How does plastic negatively impact the mangroves?

The obvious one is aesthetically: it’s just ugly. That’s why you notice it because it’s not supposed to be there. If you boat around, it becomes obvious. In the absence of the plastic, it looks majestic and beautiful. The things that we can see come in all shapes and sizes and consist of every kind of material you can imagine. From plastic bags to handbags to shoes to tires.

 

You went to Cameroon in 2019—what are your plans for future research?

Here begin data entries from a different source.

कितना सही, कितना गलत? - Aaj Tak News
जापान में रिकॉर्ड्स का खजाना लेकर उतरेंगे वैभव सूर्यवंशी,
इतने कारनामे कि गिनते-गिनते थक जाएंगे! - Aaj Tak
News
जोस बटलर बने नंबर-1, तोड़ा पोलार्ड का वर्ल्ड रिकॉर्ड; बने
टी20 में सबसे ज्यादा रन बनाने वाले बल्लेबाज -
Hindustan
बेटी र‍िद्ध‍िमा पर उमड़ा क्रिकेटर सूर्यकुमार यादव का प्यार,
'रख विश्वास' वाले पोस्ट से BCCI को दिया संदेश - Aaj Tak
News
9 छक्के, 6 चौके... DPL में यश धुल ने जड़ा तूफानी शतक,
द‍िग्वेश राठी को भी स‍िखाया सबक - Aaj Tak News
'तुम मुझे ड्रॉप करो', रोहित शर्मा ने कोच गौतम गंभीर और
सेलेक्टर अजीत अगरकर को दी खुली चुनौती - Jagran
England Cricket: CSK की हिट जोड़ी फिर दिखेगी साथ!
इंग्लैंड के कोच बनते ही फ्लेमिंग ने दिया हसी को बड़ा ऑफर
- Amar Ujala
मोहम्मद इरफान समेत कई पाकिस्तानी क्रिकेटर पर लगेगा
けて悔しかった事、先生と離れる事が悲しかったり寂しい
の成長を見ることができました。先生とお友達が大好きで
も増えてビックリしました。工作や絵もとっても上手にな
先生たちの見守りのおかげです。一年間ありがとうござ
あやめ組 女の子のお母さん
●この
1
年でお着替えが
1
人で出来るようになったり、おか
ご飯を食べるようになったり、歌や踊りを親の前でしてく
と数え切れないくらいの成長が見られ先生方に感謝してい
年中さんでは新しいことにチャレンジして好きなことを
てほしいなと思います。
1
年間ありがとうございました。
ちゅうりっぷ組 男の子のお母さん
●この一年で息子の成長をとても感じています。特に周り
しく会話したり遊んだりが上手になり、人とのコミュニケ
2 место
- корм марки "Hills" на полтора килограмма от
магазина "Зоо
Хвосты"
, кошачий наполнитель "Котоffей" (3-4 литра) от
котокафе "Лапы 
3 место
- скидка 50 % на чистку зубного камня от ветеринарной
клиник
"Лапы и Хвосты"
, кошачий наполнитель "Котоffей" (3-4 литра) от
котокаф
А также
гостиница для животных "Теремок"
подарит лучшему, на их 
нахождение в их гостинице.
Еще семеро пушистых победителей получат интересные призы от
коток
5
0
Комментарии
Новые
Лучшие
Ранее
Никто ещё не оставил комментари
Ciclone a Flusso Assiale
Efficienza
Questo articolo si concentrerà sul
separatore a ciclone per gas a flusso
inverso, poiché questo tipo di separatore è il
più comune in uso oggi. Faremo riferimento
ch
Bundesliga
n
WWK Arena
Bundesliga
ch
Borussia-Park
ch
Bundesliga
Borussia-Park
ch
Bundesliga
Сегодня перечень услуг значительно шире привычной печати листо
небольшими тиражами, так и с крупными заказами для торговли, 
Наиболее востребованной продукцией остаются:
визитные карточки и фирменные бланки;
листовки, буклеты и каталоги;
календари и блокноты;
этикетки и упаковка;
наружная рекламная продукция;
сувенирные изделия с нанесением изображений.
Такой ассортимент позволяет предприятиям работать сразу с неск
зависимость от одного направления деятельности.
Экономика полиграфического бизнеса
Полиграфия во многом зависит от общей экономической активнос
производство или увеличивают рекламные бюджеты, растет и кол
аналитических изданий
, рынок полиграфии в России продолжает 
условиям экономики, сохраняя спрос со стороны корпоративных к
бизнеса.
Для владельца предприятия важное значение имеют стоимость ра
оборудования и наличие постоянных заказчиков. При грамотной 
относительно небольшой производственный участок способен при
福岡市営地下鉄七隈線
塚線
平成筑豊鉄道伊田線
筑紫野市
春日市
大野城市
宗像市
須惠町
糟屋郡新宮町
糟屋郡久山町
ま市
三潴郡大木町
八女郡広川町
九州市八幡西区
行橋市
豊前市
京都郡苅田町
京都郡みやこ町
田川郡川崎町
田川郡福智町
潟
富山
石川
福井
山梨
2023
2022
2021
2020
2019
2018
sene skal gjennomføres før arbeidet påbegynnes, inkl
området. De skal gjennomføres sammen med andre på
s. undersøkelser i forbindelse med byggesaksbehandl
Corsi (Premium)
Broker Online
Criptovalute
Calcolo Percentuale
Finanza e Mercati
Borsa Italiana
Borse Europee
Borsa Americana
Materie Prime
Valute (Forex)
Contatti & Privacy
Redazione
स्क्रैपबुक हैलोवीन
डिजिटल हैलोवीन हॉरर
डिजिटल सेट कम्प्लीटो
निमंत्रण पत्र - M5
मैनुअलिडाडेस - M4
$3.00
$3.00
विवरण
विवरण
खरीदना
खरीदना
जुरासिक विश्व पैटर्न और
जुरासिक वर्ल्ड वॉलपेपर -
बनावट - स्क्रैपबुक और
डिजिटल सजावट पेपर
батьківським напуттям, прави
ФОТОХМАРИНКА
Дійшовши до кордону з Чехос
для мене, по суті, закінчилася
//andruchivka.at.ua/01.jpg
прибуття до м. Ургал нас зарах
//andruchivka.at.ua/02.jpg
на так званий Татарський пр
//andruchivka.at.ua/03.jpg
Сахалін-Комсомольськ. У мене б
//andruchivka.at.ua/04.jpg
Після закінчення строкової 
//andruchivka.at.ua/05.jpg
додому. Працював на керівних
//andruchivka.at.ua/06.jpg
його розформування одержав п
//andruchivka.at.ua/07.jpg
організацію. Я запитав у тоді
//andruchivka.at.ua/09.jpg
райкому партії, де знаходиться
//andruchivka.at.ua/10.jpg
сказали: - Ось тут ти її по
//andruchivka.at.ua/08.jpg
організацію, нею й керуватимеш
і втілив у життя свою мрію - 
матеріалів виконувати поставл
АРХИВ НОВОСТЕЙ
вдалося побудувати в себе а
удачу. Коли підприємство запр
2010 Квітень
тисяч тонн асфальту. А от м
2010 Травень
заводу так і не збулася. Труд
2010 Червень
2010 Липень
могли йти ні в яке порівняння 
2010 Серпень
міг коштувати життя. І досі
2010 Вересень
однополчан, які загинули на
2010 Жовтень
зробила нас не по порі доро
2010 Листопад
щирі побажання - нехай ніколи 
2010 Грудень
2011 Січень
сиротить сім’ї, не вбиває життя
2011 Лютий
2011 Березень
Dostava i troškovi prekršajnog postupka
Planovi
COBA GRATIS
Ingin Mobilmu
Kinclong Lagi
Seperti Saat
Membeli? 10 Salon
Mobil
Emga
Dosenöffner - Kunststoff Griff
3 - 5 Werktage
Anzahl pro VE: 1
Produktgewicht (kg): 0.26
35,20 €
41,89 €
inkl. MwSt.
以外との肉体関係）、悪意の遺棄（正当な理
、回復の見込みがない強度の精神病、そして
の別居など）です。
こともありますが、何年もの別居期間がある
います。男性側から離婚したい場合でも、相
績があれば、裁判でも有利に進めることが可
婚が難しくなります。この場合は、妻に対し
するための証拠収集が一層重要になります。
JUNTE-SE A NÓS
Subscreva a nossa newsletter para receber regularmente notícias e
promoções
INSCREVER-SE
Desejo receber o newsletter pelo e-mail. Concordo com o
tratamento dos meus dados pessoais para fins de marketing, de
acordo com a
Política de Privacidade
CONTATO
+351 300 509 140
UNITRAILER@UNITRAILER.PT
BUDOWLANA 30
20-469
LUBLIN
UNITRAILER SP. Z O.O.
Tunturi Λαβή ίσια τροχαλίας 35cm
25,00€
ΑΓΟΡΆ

I was supposed to go back in 2020 and then COVID-19 hit. Hopefully, with COVID-19 vaccinations, we’ll be able to go back. We plan on conducting two experiments. One would be to estimate how much plastic has been transported in that little creek next to the hotel. For several hours during a tide out cycle, we would go out and physically work with the people who are collecting the trash, weigh it and see how much is being collected and then get an estimate on how much is being brought in. We will probably try to do a survey and look at the amount we can see physically around that creek. The other thing that we will do is try to document the variety of items that exist in the plastic litter and take some samples.

The next study would be to look at the sediment and the water column and filter out the plastic and then study the plastic, similarly to what Jonathan Cohen [associate professor in the School of Marine Science and Policy] is doing in the Delaware Bay. We are trying to see whether the material we see on the shores is the same material that we find in the water column and in the sediment column. It would be like conducting a parallel study of what is happening in the Delaware Bay estuary to what is happening in the Wouri Estuary. It allows us to connect these two estuaries. One in a developed country and one in a developing country.

There are not many documentations of plastic research in tropical West Africa and in Africa as a whole so these kinds of studies can help show the extent to which this is a growing problem. There are hundreds of kilometers of tidal creeks through the Wouri Estuary, which is evidence that there is still plenty of trash trapped in there. We physically attempted to remove some of the trash and it’s tough. It will take quite a bit to clean up the estuary, and it’s something that will have to happen in order for the estuary and the ecosystem to be restored and to restore the aesthetics of the estuary.

It will take an effort beyond the local community to do this because of the resources and logistics that will be required. The person-hours it will take to go through all the tidal creeks and physically remove the plastic will cost money. Then there is the question of what do you do when you actually remove it? And then, what do you do to prevent further release of plastic? It’s a daunting task that requires cooperation between the government, the local citizens and maybe even support from the plastic manufacturers because they seem to be in part responsible for that problem.